Creating Training and Test Data

email_dtm <- dtm %>%
  as.matrix() %>%
  as.data.frame() %>%
  sapply(., as.numeric) %>%
  as.data.frame() %>%
  mutate(class = ham_spam$class) %>%
  select(class, everything())



email_dtm$class <- as.factor(email_dtm$class)

#Training & Test set
sample_size <- floor(0.8 * nrow(email_dtm))

set.seed(1564)
index <- sample(seq_len(nrow(email_dtm)), size = sample_size)

dtm_train <- email_dtm[index, ]
dtm_test <-  email_dtm[-index, ]

#Training & Test Spam Count

train_labels <- dtm_train$class
test_labels <- dtm_test$class
#Proportion for training & test Spam
prop.table(table(train_labels))
## train_labels
##       ham      spam 
## 0.7434211 0.2565789
prop.table(table(test_labels))
## test_labels
##       ham      spam 
## 0.7105263 0.2894737

Model Training

dtm_train[ , 2:3816] <- ifelse(dtm_train[ , 2:3816] == 0, "No", "Yes")
dtm_test[ , 2:3816] <- ifelse(dtm_test[ , 2:3816] == 0, "No", "Yes")

model_classifier <- naiveBayes(dtm_train, train_labels) 

test_pred <- predict(model_classifier, dtm_test)

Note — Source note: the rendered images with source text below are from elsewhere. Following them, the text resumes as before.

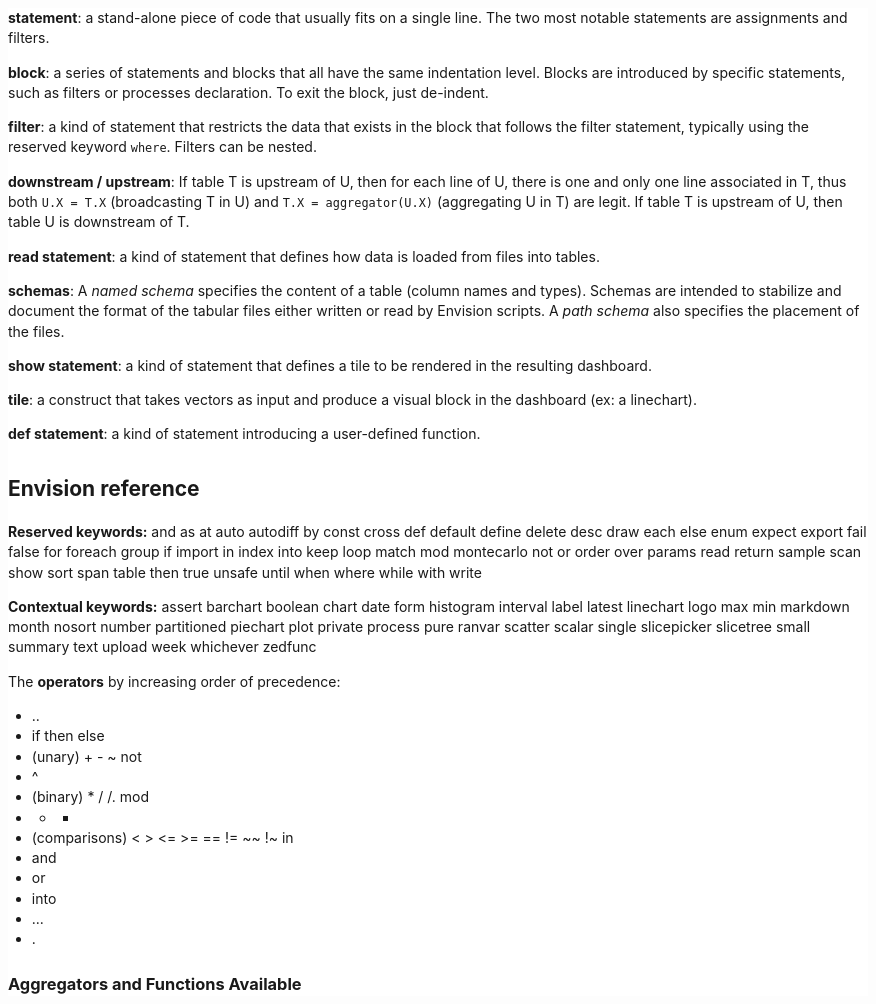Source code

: **statement**: a stand-alone piece of code that usually fits on a single line. The two most notable statements are assignments and filters.

**block**: a series of statements and blocks that all have the same indentation level. Blocks are introduced by specific statements, such as filters or processes declaration. To exit the block, just de-indent.

**filter**: a kind of statement that restricts the data that exists in the block that follows the filter statement, typically using the reserved keyword `where`. Filters can be nested.

**downstream / upstream**: If table T is upstream of U, then for each line of U, there is one and only one line associated in T, thus both `U.X = T.X` (broadcasting T in U) and `T.X = aggregator(U.X)` (aggregating U in T) are legit. If table T is upstream of U, then table U is downstream of T.

**read statement**: a kind of statement that defines how data is loaded from files into tables.

**schemas**: A _named schema_ specifies the content of a table (column names and types). Schemas are intended to stabilize and document the format of the tabular files either written or read by Envision scripts. A _path schema_ also specifies the placement of the files.

**show statement**: a kind of statement that defines a tile to be rendered in the resulting dashboard.

**tile**: a construct that takes vectors as input and produce a visual block in the dashboard (ex: a linechart).

**def statement**: a kind of statement introducing a user-defined function.

## Envision reference

**Reserved keywords:** and as at auto autodiff by const cross def default define delete desc draw each else enum expect export fail false for foreach group if import in index into keep loop match mod montecarlo not or order over params read return sample scan show sort span table then true unsafe until when where while with write

**Contextual keywords:** assert barchart boolean chart date form histogram interval label latest linechart logo max min markdown month nosort number partitioned piechart plot private process pure ranvar scatter scalar single slicepicker slicetree small summary text upload week whichever zedfunc

The **operators** by increasing order of precedence:

* ..
* if then else
* (unary) + - ~ not
* ^
* (binary) * / /. mod
* + -
* (comparisons) < > <= >= == != ~~ !~ in
* and
* or
* into
* ...
* .

### Aggregators and Functions Available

confusionMatrix(test_pred, test_labels, positive = "spam", 
                dnn = c("Prediction","Actual"))
## Confusion Matrix and Statistics
## 
##           Actual
## Prediction ham spam
##       ham  269    4
##       spam   1  106
##                                           
##                Accuracy : 0.9868          
##                  95% CI : (0.9696, 0.9957)
##     No Information Rate : 0.7105          
##     P-Value [Acc > NIR] : <2e-16          
##                                           
##                   Kappa : 0.9678          
##                                           
##  Mcnemar's Test P-Value : 0.3711          
##                                           
##             Sensitivity : 0.9636          
##             Specificity : 0.9963          
##          Pos Pred Value : 0.9907          
##          Neg Pred Value : 0.9853          
##              Prevalence : 0.2895          
##          Detection Rate : 0.2789          
##    Detection Prevalence : 0.2816          
##       Balanced Accuracy : 0.9800          
##                                           
##        'Positive' Class : spam            
## 

Conclusion

As tested using the Naive Bayes model from the e1071 model, we were able to accurately predict roughly 99% of the emails into the proper categories. There is also a 98% sensitivity rate which means that 98% of the spam emails were classified correctly and a 99% specificity rate means that 99% of the ham emails were classified correctly.